Task prompt:
Can you reproduce the lines of the listing starting at the line containing "dalam keadaan lembap" and ending at the line containing "JANGAN LUPA MEMBERSIHKAN SISA PEWARNA BIBIR", with every "Baebellines" changed to "Sobat" and nothing else altered? Give only those lines.

----------

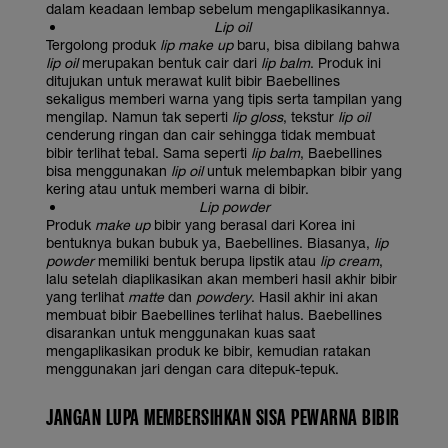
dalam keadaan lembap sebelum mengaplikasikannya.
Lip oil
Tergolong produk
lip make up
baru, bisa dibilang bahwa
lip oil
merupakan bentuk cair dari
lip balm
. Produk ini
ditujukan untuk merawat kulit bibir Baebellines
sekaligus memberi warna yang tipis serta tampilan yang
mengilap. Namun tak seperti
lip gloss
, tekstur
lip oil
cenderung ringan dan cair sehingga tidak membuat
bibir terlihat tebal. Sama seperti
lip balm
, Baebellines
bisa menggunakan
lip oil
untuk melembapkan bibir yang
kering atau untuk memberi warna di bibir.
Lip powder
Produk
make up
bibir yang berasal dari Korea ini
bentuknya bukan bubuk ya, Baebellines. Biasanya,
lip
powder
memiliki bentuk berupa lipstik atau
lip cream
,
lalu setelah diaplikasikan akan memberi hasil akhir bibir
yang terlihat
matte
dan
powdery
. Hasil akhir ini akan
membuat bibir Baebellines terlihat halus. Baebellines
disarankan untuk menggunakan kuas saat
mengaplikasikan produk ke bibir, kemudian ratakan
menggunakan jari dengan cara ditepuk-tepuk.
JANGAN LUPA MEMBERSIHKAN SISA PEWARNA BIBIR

----------

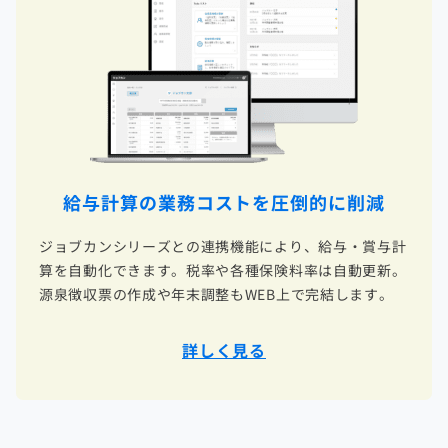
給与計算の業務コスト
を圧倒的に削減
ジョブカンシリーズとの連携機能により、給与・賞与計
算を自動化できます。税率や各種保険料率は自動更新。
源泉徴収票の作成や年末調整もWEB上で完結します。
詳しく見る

----------

Answer to the problem:
dalam keadaan lembap sebelum mengaplikasikannya.
Lip oil
Tergolong produk
lip make up
baru, bisa dibilang bahwa
lip oil
merupakan bentuk cair dari
lip balm
. Produk ini
ditujukan untuk merawat kulit bibir Sobat
sekaligus memberi warna yang tipis serta tampilan yang
mengilap. Namun tak seperti
lip gloss
, tekstur
lip oil
cenderung ringan dan cair sehingga tidak membuat
bibir terlihat tebal. Sama seperti
lip balm
, Sobat
bisa menggunakan
lip oil
untuk melembapkan bibir yang
kering atau untuk memberi warna di bibir.
Lip powder
Produk
make up
bibir yang berasal dari Korea ini
bentuknya bukan bubuk ya, Sobat. Biasanya,
lip
powder
memiliki bentuk berupa lipstik atau
lip cream
,
lalu setelah diaplikasikan akan memberi hasil akhir bibir
yang terlihat
matte
dan
powdery
. Hasil akhir ini akan
membuat bibir Sobat terlihat halus. Sobat
disarankan untuk menggunakan kuas saat
mengaplikasikan produk ke bibir, kemudian ratakan
menggunakan jari dengan cara ditepuk-tepuk.
JANGAN LUPA MEMBERSIHKAN SISA PEWARNA BIBIR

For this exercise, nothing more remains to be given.